Я с грустью вздохнул. Зима, конечно, хорошо: пушистый снежок и всё такое… Но это пока ты сидишь в тепле или вылезаешь наружу на какое-то время: на лыжах, скажем, прокатиться, или на коньках покатать. А вот тащить службу на морозе… романтика мигом из башки выветривается.
— Эти два здания — казармы, вернее, раньше были казармами, — поправился Иванов. — Лет десять назад их переделали в общаги. Комнаты на двоих, душ, тёплая вода и всё такое. Но я предпочитаю по старинке, в бане. Тем более парилки у нас на любой вкус: хочешь — русская, хочешь — сауна или хамам, хотя хамам, как по мне, чистое баловство и извращение.
Я машинально кивнул, хотя считал, что посидеть и погреться в хамаме после тренировки — самое то.
— Вон там целый посёлок для научных работников и прочего важного персонала, — мотнул головой в сторону почти кукольных домиков фельдфебель. — Хотя большинство днюет и ночует на работе, так что внутри никого не встретишь. И да, ты не смотри, что дома с виду как игрушечные — стены у них: о-го-го, не всякий снаряд возьмёт. Ну и всякие охранные системы на каждом шагу. Короче, лезть не советую. Это я на тот случай, если насчёт баб приспичит, — предупредил Иванов.
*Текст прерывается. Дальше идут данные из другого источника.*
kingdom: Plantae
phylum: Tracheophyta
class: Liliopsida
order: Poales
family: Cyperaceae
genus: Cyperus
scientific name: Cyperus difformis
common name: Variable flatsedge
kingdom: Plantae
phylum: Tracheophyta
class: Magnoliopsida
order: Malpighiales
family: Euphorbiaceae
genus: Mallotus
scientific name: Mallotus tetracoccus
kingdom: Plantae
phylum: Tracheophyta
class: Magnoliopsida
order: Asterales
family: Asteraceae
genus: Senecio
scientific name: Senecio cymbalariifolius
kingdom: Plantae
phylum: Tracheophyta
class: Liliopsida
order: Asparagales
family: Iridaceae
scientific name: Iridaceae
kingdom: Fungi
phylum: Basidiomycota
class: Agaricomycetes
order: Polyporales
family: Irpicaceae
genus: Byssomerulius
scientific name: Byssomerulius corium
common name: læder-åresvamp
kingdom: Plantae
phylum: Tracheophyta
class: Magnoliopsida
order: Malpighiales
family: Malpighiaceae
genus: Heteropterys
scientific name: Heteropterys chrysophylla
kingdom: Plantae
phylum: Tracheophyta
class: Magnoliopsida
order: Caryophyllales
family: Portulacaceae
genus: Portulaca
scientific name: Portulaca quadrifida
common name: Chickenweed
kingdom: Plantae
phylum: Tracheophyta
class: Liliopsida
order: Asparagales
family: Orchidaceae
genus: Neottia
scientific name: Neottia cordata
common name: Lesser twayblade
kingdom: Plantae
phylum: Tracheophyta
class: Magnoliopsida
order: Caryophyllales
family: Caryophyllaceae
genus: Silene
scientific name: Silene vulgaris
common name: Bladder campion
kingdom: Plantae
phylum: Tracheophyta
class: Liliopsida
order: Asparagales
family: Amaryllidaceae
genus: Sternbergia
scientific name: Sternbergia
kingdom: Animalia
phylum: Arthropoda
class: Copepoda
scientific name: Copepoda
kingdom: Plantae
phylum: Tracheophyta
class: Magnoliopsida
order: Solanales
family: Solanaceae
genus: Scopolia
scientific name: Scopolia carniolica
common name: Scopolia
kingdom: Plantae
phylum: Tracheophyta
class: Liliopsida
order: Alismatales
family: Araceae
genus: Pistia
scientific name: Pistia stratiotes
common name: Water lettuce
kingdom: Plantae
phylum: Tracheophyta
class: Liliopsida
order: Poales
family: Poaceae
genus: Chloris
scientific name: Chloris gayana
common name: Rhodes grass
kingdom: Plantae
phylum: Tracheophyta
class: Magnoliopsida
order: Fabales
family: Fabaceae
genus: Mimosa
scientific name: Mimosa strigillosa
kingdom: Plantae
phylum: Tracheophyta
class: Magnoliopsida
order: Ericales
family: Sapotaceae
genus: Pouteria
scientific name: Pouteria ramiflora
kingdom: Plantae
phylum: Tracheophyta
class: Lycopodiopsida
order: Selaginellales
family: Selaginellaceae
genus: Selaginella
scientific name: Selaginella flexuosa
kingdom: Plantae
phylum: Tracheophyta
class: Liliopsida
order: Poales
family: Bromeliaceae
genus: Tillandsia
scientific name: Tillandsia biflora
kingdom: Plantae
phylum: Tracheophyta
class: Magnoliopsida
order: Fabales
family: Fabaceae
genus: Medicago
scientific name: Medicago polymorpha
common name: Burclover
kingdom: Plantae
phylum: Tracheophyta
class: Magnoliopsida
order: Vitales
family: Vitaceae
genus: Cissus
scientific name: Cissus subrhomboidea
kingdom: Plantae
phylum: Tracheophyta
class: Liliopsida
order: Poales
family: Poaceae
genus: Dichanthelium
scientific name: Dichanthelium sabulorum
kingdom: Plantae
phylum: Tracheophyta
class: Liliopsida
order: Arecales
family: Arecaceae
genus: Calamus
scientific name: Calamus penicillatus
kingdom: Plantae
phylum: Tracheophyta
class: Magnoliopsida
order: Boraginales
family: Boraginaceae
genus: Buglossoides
Я бросил на дома тоскливый взгляд. Признаюсь, такие мысли появились у меня практически сразу, как только узнал, что на базе есть женщины, причём некоторые, как та, что чуть не погибла сегодня, довольно красивые.
И пусть она была старше меня лет на десять а то и все пятнадцать, выглядела просто сногсшибательно. Как говорил в таких ситуациях Цыган — я б ей вдул! И здесь я был с ним согласен процентов на двести. Когда ещё доведётся увидеть вблизи красотку и, тем более, потрогать!